The Nation—a magazine founded just after the end of the American Civil War and which is now farther to the left than Stalin—proudly features Mohammed El-Kurd as its “first-ever Palestine Correspondent.”
This from frontpagemag.com.
But El-Kurd must have taken that moniker to mean “Hamas correspondent,” because he has declared hauntingly what the left has in store for us:
We must normalize massacres as the status quo.
El-Kurd said this Saturday at a pro-Palestinian rally in London and was initially defiant when he started getting negative feedback.
He wrote on X:
Lots of ppl reporting this speech to the police. Idgaf. Zionism is indefensible [and] are you gonna arrest me?
When it became clear, however, that getting arrested by London’s Metropolitan Police was a real possibility, El-Kurd abruptly changed his tune, claiming that what he really said, or meant to say, was:
We must not normalize massacres as the status quo.
He attached to his X post what was purportedly an image of his prepared text, where it did indeed say “We must not normalize massacres,” but of course, there was no way to tell whether or not this was really the text he had been using when he spoke and if that was what he meant to say.
Even the available video of his remarks now carries subtitles, despite the fact that he was speaking perfectly clearly and in English, and the subtitles say, “We must not normalize massacres as the status quo” even as he is undeniably saying “We must normalize massacres as the status quo.”
He said, she said, he said. But who gives a damn about the semantics? He’s an Islamist and we know damn well he’s talking about jihad.
"We must de-Zionised because Zionism is a death cult, Zionism is indefensible!"
Palestinian writer Mohammed El Kurd's passionate speech attacking Zionism at today's London demo for Gaza.@m7mdkurd #CEASEFIRE_NOW pic.twitter.com/zv2V8eKUrB
— 5Pillars (@5Pillarsuk) January 13, 2024
In full damage control mode, El-Kurd also wrote on Saturday:
Obviously not an idiot and would never say that. I was clearly saying we shouldn’t be complacent, we shouldn’t normalize massacres. Willfully distorting my words is an indication of your own bankruptcy. I’m allowed to misspeak. Also: idgaf. Call the police! Write a Yelp review!
Sure, he is allowed to misspeak. But whether or not he was really doing so is another matter. There are numerous reasons to suspect that he said exactly what he wanted to say. Foremost is the fact that the call to normalize massacres came at the end of El-Kurd’s speech. After he said it, he paused for a few moments, and then said, “Thank you.”
In western society, an Islamist is within his rights to speak threateningly of jihad. Liberalism, however, will be all over a Christian or a Jew who maligns a moslem in the slightest manner. This is the cultural suicide of the west.
El-Kurd’s history of violent rhetoric also exemplifies he likely said just what he meant to say.

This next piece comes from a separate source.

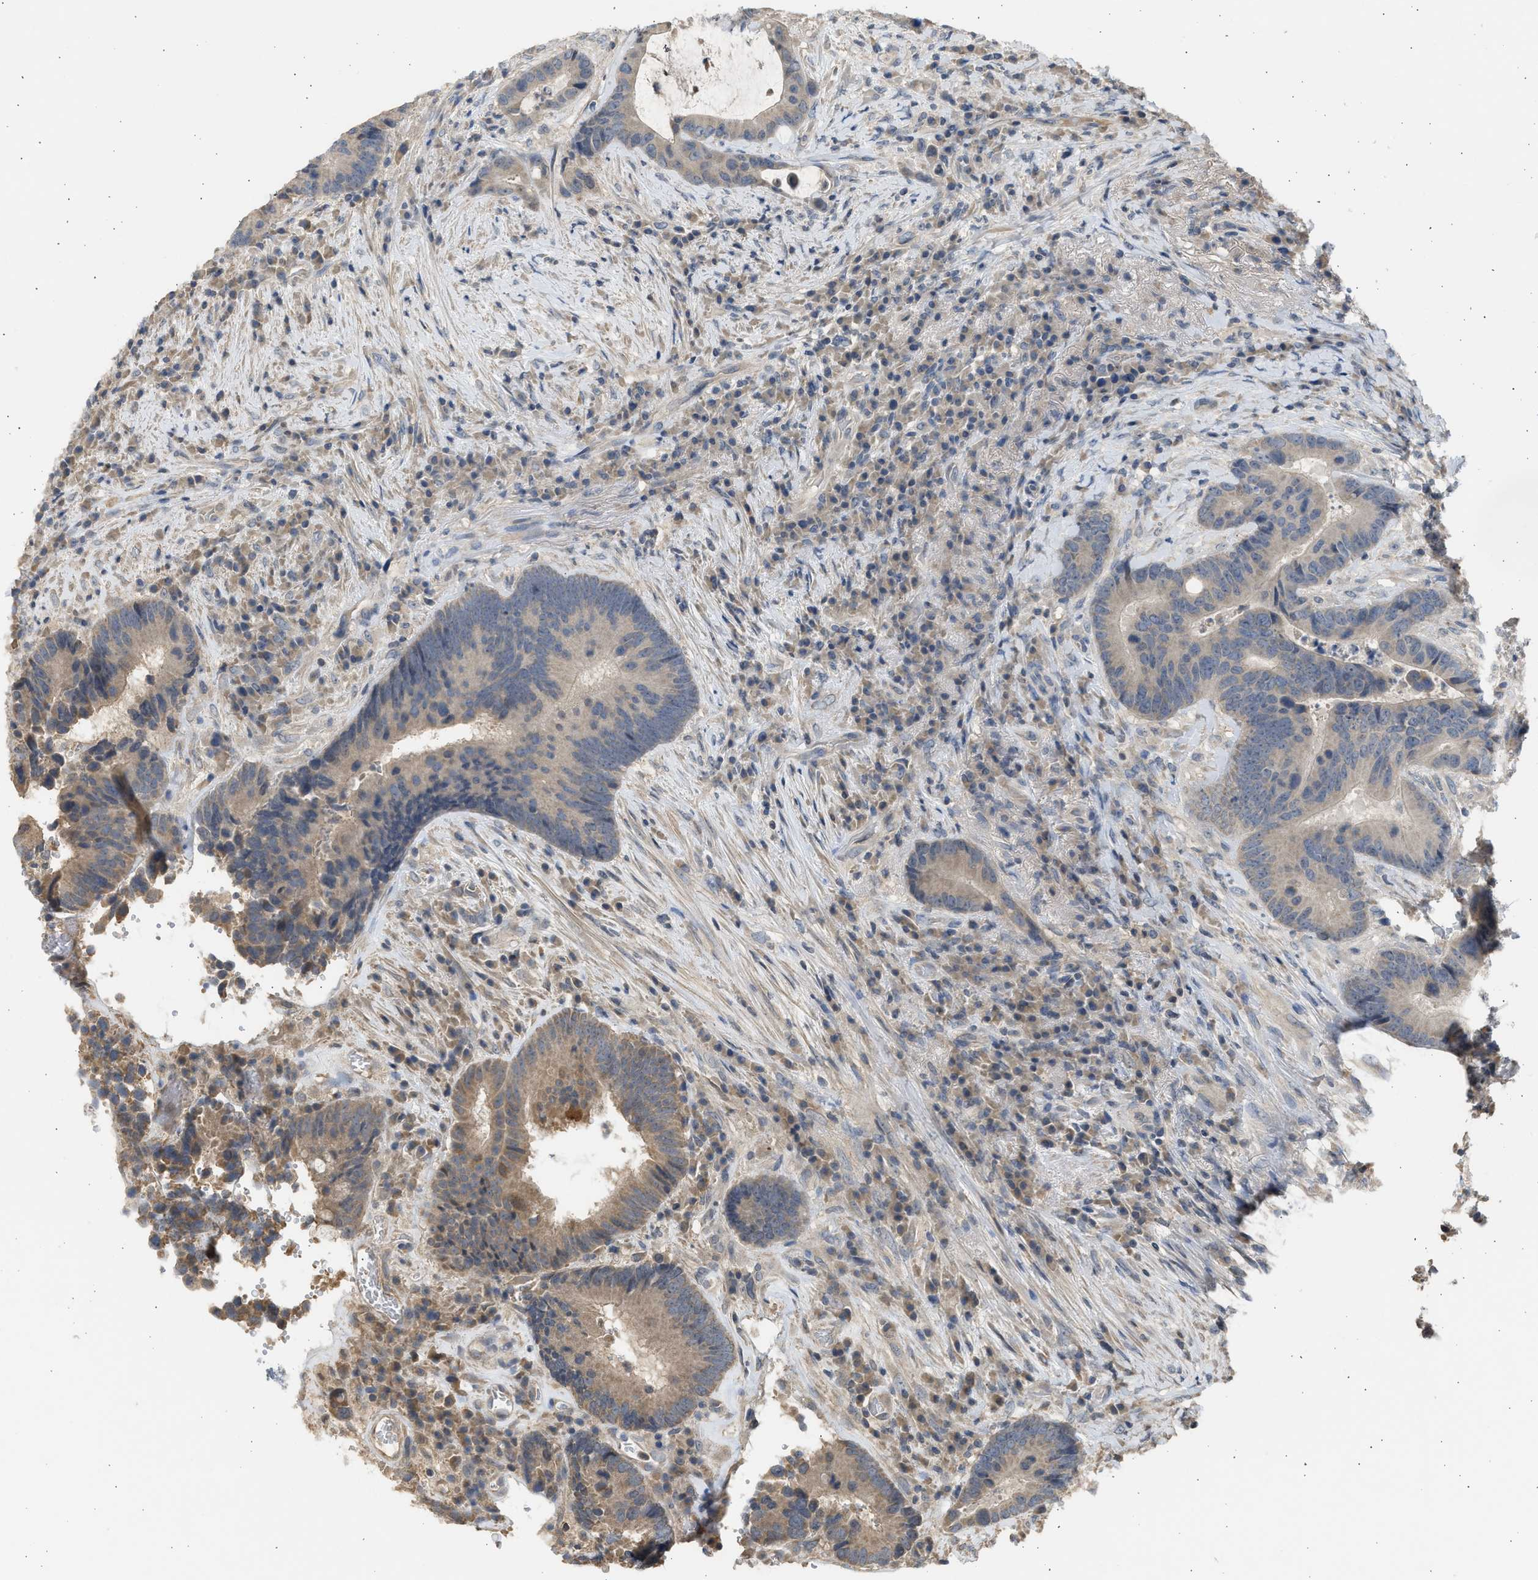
{"staining": {"intensity": "weak", "quantity": "25%-75%", "location": "cytoplasmic/membranous"}, "tissue": "colorectal cancer", "cell_type": "Tumor cells", "image_type": "cancer", "snomed": [{"axis": "morphology", "description": "Adenocarcinoma, NOS"}, {"axis": "topography", "description": "Rectum"}], "caption": "Protein staining reveals weak cytoplasmic/membranous staining in approximately 25%-75% of tumor cells in colorectal cancer.", "gene": "SULT2A1", "patient": {"sex": "female", "age": 89}}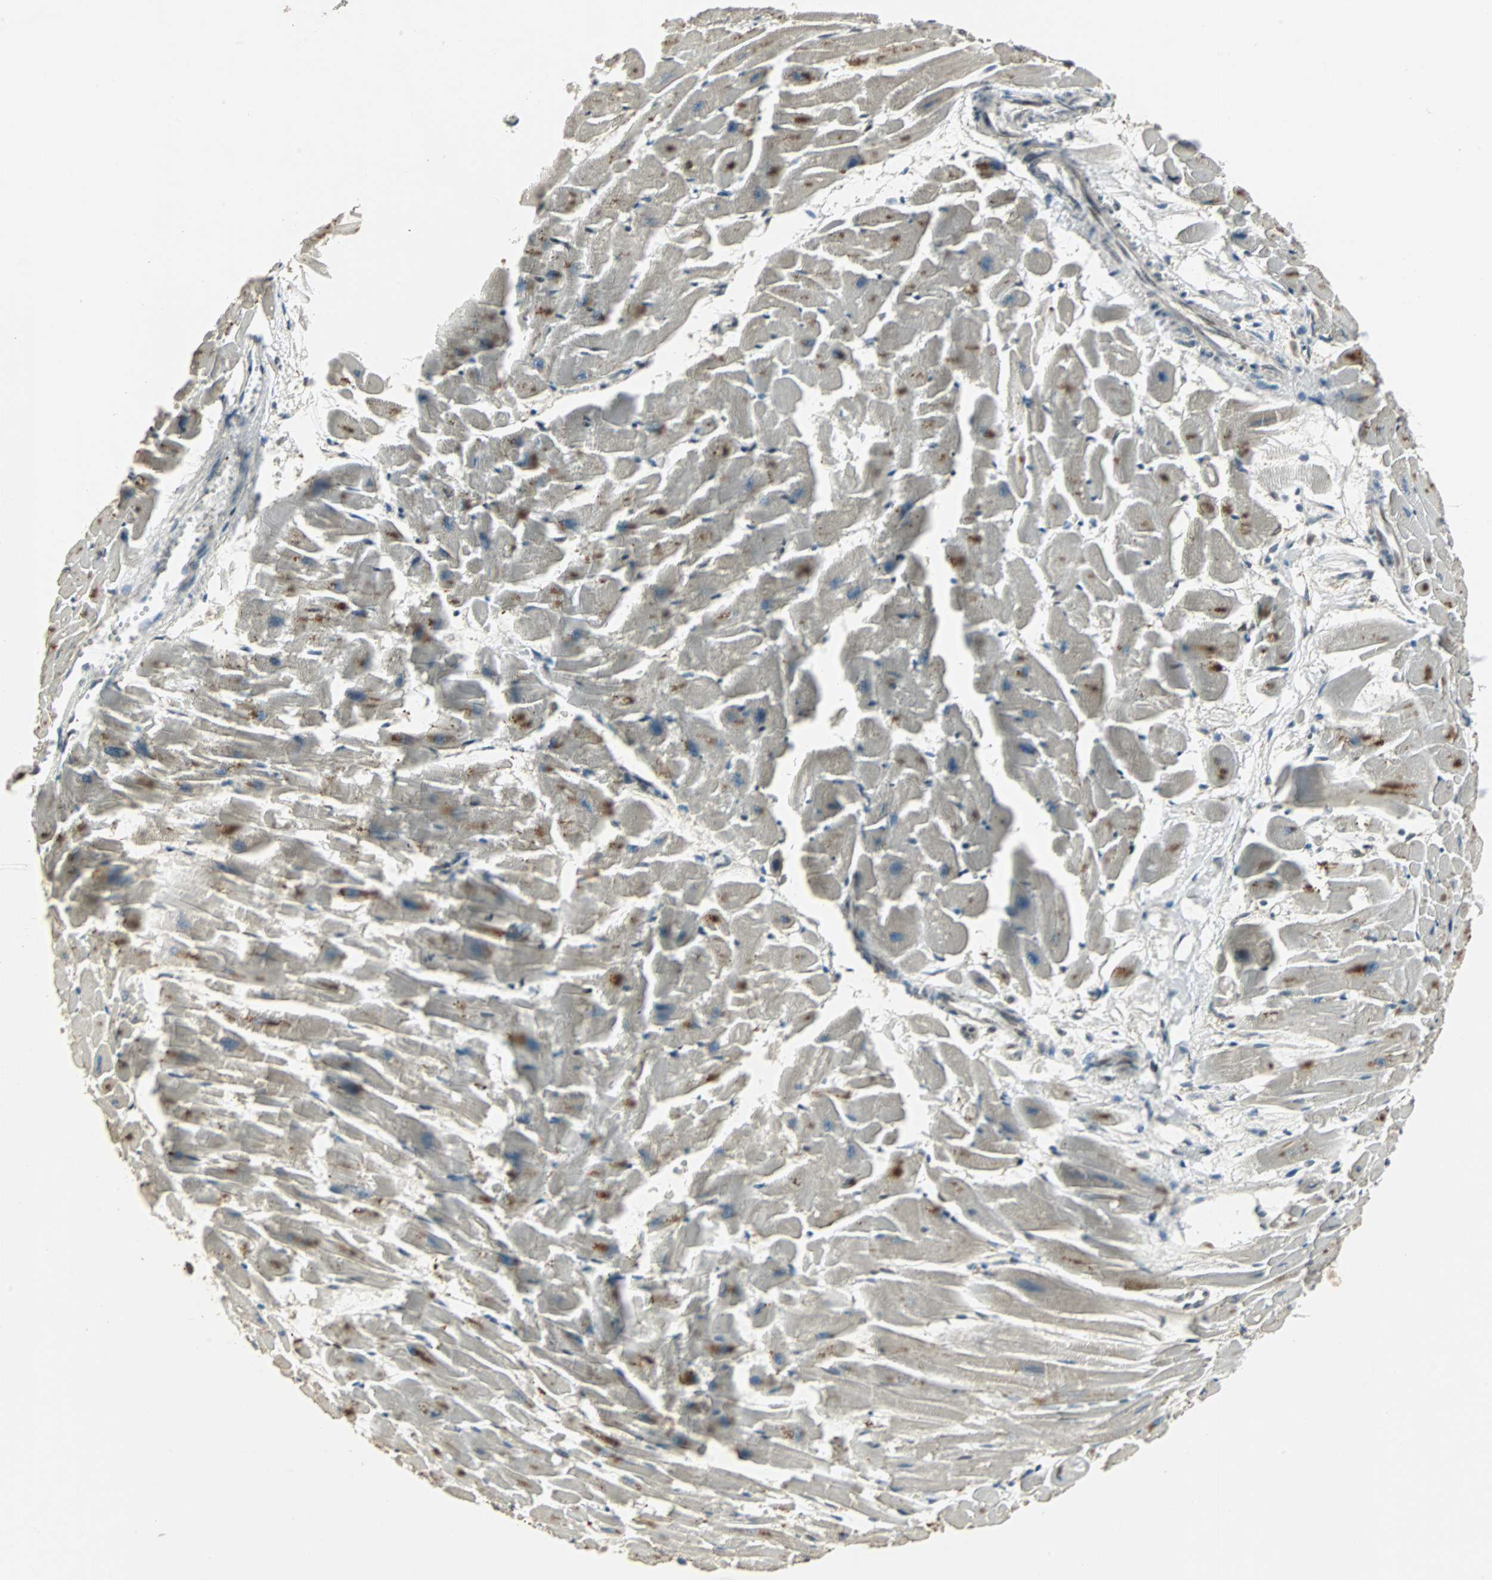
{"staining": {"intensity": "moderate", "quantity": ">75%", "location": "cytoplasmic/membranous"}, "tissue": "heart muscle", "cell_type": "Cardiomyocytes", "image_type": "normal", "snomed": [{"axis": "morphology", "description": "Normal tissue, NOS"}, {"axis": "topography", "description": "Heart"}], "caption": "Immunohistochemical staining of unremarkable human heart muscle displays moderate cytoplasmic/membranous protein positivity in about >75% of cardiomyocytes. Nuclei are stained in blue.", "gene": "MED4", "patient": {"sex": "female", "age": 19}}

The Washington Free Beacon noted Tuesday that at Princeton University’s Edward Said Memorial Lecture last year:
El-Kurd defended Palestinian violence against Israelis. [Saying:] What else would you do if there is an occupying power in your backyard beating the s**t out of your family?
Also, after Hamas’ Oct. 7 jihad massacre in Israel, El-Kurd dismissed the Hamas atrocities as:
[A] response to weeks and months and years of daily Israeli military invasions into Palestinian towns.
Finally, whatever El-Kurd really meant, there were thousands of people at that London rally who heard him say:
We must normalize massacres as the status quo.
And considering the rising bloodlust among both leftists and their jihadi allies, We the People can be certain many were nodding their heads in agreement.
Final thoughts: Islam in the 20th and 21st centuries insists on moving westward. Why not eastward?
They reached as far as Malaysia and Indonesia centuries ago, but why not eastern China and Japan?
I imagine the jihadi attitude of ‘We must normalize massacres as the status quo,’—unlike in the frightened, disbelieving west—will receive an appropriate warrior response in East Asia.